### WORK TO COMPLETE
**a)** In the forum thread on sourcing hand wheels and black pipe, what is the approximate inner diameter of half-inch pipe today?
**b)** Pick up the forum thread on sourcing hand wheels and black pipe and write what follows its last post.

━━━ PASSAGE SHOWN

# Any Old Iron



## Lonsdale73 (25 Mar 2019)

After some iron items which I keep getting told can be found 'any old place' but I'm not having much joy. Could be such items no longer exist in the UK.

First thing I'm trying to find is cast iron hand wheels, c125mm with a bore that work with 20mm threaded stud. I can find the latter easily enough but would be nice to find somewhere capable of supplying both. I'm sure you can all probably guess it's intended purpose.

The next item is something I've head referred to as half-inch pipe, sometimes black pipe which can be threaded one end or both. This is something I've seen repeatedly stated as 'available from any plumber's merchant' but still I can't find it on Plumbersworld/Plumbersmate etc. Are these possibly American terms an we know it by another name?


----------



## Fergal (25 Mar 2019)

Electrical suppliers sell steel conduit in various diameters, galvanised or black enamelled, like this:
https://www.tlc-direct.co.uk/Main_Index ... index.html

Would that do?

As for cast iron discs for handwheels, I've heard of people using weight training plates for this purpose.


----------



## heimlaga (25 Mar 2019)

In Finland black pipe is sold by every plumber's merchant. 
Originally the size in inches was the inner diametre. The wall thickness has been reduced in later times so theese days the inner diametre of half inch pipe is around 14 mm. The outside diametre is something like 22mm

The pipe threads used in Europe go by the nominal (pre wall reduction) inner diametre of the adjoining pipe. Hence a half inch pipe thread is around 21 mm measured on the outside.
European pipe threads are Whitworth pipe threads also called BSP. Americans have another standard for pipe threads.

I usually buy cast iron handwheels at the local scrapyards. The handwheels come off valves on the sort used on pipes in industries. They usually have a tapered square hole in the center. I usually file the shaft or screw to fit the square hole but sometimes it makes more sence to bore out the center.
Sometimes I find good handwheels on scrapped industrial machines. The handwheels on my spindle moulder fence for instance came off a bandly mangled printing press.


----------



## marcros (25 Mar 2019)

the pipe is fairly easily available- pipeline centre (unless Wolseley have rebranded), BSS, etc. The problem is that it will be in long lengths and only threaded one end. You will need some proper kit to thread it, and even hiring it would cost you a few quid.

I would suggest https://www.ebay.co.uk/itm/BLACK-MEDIUM ... 3LY8MS7Zwg as an option. I am sure that they will do longer lengths, but postage pay be an issue.

note. https://pipeworksuppliers.co.uk/index.p ... uct_id=328 they do.


----------



## Myfordman (25 Mar 2019)

Google for cast iron wheels. Keystone castors for example?
Ideally you dont want to run a plain bore wheel on studding and it will wear quickly and wobble. 20mm bore bearing wheels are readily available and with nuts and washers you can tighten down on the bearing inner with the studding and get a smooth running result.

━━━━━━
━━━ DATA SECTION

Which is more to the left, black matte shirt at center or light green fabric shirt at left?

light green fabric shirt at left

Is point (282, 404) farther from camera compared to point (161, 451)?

━━━━━━

### RESPONSES TO THE EXERCISE
**a)** Around 14 mm.

**b)**
Iron pipe will be stocked in 6m ish lengths and the OD will be defined by the thread size to be used with it. eg 1/2 will use 1/2 BSP which is much much bigger than 1/2" on the outside.


----------



## Bm101 (25 Mar 2019)

Used wds once and were fine for ball knobs. Looked to get wheel there too but never got round to it. Lots of options.

http://www.wdsltd.co.uk/product/3699/ca ... -wds-8193/

Another site is Berger Tools. Never used them though. 
https://www.berger-tools.co.uk/Home/

Cheers 
Chris


----------



## Lonsdale73 (25 Mar 2019)

Bm101":fnru00h7 said:


> Used wds once and were fine for ball knobs. Looked to get wheel there too but never got round to it. Lots of options.
> 
> http://www.wdsltd.co.uk/product/3699/ca ... -wds-8193/
> 
> ...



Oddly enough, they were two sites my google search threw up afore I asked the question on here. WDS don't appear to offer a wheel with a 20mm inner diameter; Berger do but at 8" diameter rather than five inch max I was hoping for. The idea is to use these to make a moxon and / or legvice, which our colonial counterparts seem to be able to do with consummate ease and for peanuts. I can buy components from Workshop Heaven for £94 or complete vice for around £40 more from either them or Axminster. But the threaded bars are only 240mm long which, when 40mm wooden chops are added, seems to be limiting the holding capacity of the vice. I have wondered if there's a practical limitation which keeps them down to this size.

The pipes are to make pipe clamps and/or a Jay Bates style vice so theoretically only need to be threaded one end however longer pipes threaded both ends could be cut to produce two clamps. Followed marcos suggestion and visited the Pipline Centre's website, entered "1.2" black pipe", "Black pipe", "Cast iron pipe" and various other permutations around that, each returning over 1000 products and I've now looked at page after page of couplers. connectors, terminals, brackets, valves and things I have no idea what they are called or what function they perform but so far nothing resembling a length of iron pipe, black, 1/2" or otherwise!


----------



## marcros (25 Mar 2019)

If you get them threaded both ends for clamps, you can join 2 lengths together if you need longer clamps. 

I would call pipeline center, the website is dreadful and will probably give you a list price of £1000! 1/2" black iron pipe will be a standard product to them.


----------



## lurker (25 Mar 2019)

BSS
Units 3/4 Crofton Drive, Allenby Industrial Estate, Lincoln, LN3 4NR


----------



## Myfordman (25 Mar 2019)

Keystone do CI wheels from 100mm up.


----------



## sunnybob (25 Mar 2019)

The "black pipe" you are looking for is mild steel gas barrel.
Usually sold in 5 metre lengths to the trade, but available in lengths from 6" upwards in 6 " increments.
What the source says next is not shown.